Trinkwasser
Eine Geschichte von Carla
Carla hat eine Ausbildung und lange Berufserfahrung im medizinischen Bereich. Aus politischen Gründen ist sie mit ihrem Mann und zwei kleinen Kindern aus Lateinamerika nach Deutschland gekommen.
Beide wollen sich schnell integrieren und sind sehr engagiert. Ihr Mann nimmt einen Job in der Landwirtschaft an. Carla besucht eine Gruppe zum Deutschlernen, während sie auf einen Platz in einem offiziellen Integrationskurs wartet. Und sie bewirbt sich darum, ehrenamtlich in einem Krankenhaus arbeiten zu können, um hier erste Berufserfahrungen sammeln zu können und ihre Sprachkenntnisse zu verbessern.
Sie haben inzwischen eine kleine Wohnung in einem hohen Mehrfamilienhaus und kommen mit finanzieller Unterstützung einigermaßen über die Runden. Vieles ist ganz anders als in ihrem Herkunftsland. Manches ist – vermeintlich - gleich. Aber anstrengend ist es schon das Trinkwasser, das sie jeden Tag im Supermarkt kaufen, die vielen Treppen herauf zutragen…
Erst durch Zufall, in der Pause eines Beratungsgespräches, erfährt sie, dass die ganze Wasserschlepperei völlig umsonst war. Carla und ihrer Familie war nicht bewusst, dass man in Deutschland Leitungswasser bedenkenlos trinken, Obst und Gemüse damit abwaschen, sich die Zähne putzen oder (ungekochte) Nahrung damit zubereiten kann. Acht Monate (!) haben sie von ihrem wenigen Geld unnötigerweise Wasser gekauft und die Treppen heraufgetragen.
Was sagt uns diese kleine Geschichte?
Wenn wir verreisen, auswandern, flüchten haben wir immer Gepäck dabei. Selbst wenn uns alles Materielle abhandenkommt – unsere kulturell und klimatisch geprägten Gewohnheiten, Grundwerte ebenso wie Alltagshandlungen, kommen mit. Natürlich stellen wir in der neuen Umgebung fest, dass manches anders ist, dass wir einen Teil des alten Gepäcks nicht benötigen, dass wir neue Verhaltensweisen lernen müssen. Doch was genau? Gerade die vermeintlich einfachen Dinge des Alltags können sehr komplex sein und gleichzeitig völlig vernachlässigt werden – eben, weil es sich um Alltägliches, Banales handelt. Manche Zugewanderte können eher Grammatikregeln herunterbeten oder Präsidenten aufsagen. Wichtig, ja, doch zunächst gibt es vielleicht noch Wichtigeres.
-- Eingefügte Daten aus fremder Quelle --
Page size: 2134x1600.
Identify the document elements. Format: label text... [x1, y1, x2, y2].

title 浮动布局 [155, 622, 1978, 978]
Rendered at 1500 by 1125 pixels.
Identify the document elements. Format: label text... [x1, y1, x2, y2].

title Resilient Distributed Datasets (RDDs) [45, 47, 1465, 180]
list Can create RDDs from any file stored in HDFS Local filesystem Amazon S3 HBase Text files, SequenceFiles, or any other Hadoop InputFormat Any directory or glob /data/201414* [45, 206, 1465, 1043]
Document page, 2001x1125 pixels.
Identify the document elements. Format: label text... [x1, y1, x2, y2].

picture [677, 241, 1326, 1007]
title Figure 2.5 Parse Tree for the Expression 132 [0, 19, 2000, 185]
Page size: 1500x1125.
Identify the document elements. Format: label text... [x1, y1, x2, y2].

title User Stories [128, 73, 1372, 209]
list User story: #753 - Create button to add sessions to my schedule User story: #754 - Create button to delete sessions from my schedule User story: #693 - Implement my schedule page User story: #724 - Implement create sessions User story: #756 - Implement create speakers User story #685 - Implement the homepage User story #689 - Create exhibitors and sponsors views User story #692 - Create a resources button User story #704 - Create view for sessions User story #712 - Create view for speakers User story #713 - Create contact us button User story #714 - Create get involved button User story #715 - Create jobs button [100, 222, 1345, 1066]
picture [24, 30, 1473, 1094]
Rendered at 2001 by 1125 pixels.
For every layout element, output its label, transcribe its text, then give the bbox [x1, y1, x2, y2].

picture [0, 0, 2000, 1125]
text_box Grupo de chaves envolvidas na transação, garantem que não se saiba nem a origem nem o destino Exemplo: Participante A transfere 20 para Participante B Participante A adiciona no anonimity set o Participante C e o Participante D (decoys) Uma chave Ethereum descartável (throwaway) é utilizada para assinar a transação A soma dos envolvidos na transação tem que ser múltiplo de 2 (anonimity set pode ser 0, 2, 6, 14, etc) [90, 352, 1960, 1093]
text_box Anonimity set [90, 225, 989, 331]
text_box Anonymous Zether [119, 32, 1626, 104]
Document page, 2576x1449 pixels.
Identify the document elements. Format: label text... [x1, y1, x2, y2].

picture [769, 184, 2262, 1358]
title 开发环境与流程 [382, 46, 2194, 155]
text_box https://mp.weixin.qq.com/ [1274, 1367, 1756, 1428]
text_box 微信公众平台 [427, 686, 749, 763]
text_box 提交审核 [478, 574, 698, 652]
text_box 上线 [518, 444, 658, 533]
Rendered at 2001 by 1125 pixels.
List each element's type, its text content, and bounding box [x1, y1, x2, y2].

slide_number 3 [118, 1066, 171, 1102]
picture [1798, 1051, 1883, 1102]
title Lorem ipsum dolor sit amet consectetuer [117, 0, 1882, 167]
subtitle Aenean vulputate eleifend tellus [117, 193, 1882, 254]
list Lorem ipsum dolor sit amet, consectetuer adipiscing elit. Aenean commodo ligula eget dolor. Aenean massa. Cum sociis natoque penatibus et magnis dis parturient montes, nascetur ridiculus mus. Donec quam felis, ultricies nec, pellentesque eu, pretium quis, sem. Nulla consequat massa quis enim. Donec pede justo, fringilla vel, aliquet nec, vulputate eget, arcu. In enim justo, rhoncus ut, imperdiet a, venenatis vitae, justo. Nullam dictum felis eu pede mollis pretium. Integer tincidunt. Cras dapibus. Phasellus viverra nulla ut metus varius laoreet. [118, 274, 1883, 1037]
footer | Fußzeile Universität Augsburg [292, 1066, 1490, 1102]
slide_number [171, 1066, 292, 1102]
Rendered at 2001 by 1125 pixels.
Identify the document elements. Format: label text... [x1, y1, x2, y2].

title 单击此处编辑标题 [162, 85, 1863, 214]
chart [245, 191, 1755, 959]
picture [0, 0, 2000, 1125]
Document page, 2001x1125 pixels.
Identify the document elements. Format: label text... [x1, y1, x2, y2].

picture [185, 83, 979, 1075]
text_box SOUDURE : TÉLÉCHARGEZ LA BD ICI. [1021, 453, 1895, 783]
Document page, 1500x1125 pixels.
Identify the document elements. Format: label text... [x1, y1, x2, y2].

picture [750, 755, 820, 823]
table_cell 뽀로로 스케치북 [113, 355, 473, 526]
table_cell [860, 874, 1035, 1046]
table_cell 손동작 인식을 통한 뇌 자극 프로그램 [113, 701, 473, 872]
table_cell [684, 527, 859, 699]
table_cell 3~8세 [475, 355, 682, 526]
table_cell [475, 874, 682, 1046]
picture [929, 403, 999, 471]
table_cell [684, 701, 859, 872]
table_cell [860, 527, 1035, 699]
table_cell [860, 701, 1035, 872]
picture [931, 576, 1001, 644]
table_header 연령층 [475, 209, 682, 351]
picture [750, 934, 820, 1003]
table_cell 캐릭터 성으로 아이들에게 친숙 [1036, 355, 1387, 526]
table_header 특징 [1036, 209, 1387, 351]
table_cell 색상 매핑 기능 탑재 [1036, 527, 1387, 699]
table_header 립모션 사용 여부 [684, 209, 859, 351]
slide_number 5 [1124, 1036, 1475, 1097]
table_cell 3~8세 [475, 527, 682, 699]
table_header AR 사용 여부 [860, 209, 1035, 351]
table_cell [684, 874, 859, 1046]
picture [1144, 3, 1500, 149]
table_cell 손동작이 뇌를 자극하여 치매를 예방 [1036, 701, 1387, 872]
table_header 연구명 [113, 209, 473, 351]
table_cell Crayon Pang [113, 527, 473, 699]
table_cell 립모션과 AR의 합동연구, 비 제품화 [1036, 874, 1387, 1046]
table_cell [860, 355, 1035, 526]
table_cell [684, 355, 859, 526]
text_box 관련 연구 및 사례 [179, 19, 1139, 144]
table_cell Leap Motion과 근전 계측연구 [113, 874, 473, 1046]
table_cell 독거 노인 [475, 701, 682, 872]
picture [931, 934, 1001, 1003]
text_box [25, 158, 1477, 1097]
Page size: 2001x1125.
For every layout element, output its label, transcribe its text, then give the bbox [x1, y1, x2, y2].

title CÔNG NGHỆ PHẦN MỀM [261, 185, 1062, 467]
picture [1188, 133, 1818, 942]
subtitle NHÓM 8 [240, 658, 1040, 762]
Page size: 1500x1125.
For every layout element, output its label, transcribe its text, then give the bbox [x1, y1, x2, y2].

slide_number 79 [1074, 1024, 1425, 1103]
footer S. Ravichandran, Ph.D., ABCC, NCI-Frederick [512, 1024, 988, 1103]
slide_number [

Und gerade wenn jemand schon eine Weile in einem anderen Land oder einer neuen Umgebung lebt, kommt er selbst und auch Außenstehende oft nicht darauf, dass nach wie vor einfache, grundsätzliche Dinge unklar sein können.
Wer von klein auf gewohnt ist, dass man Wasser in Plastikkanistern kauft, es auf mit Lastwagen oder Motorrädern regelmäßig angeliefert wird, kennt es nicht anders und überträgt dies auch auf andere geographische Regionen. Das ist letztlich nicht schlimm, es kostet „nur“ unnötig Geld und Mühe.
Wer von klein auf gewöhnt ist, sich bei Durst mal eben das Glas unter den Wasserhahn zu halten, oder aus Leitungswasser hergestellte Eiswürfel in die Limonade zu kippen und dies gedankenlos in tropischen Regionen macht, kann schnell ernsthaft erkranken. In ihrer Herkunftskultur war das Verhalten von Carla und ihrer Familien also absolut sinnvoll.
Helfen wir daher Touristen, Zugewanderten, Geflüchteten, indem wir mit ihnen auch auf die Banalitäten des Alltags achten und nicht erwarten, dass sie alles wissen müssten, weil das doch “normal“ sei. Seien wir selbst aufmerksam, wenn wir in andere Kulturen reisen. Beobachten, fragen und hoffen wir auf hilfsbereite Menschen.
Und seien wir dankbar für unsere oft so als selbstverständlich empfundene gute Wasserversorgung!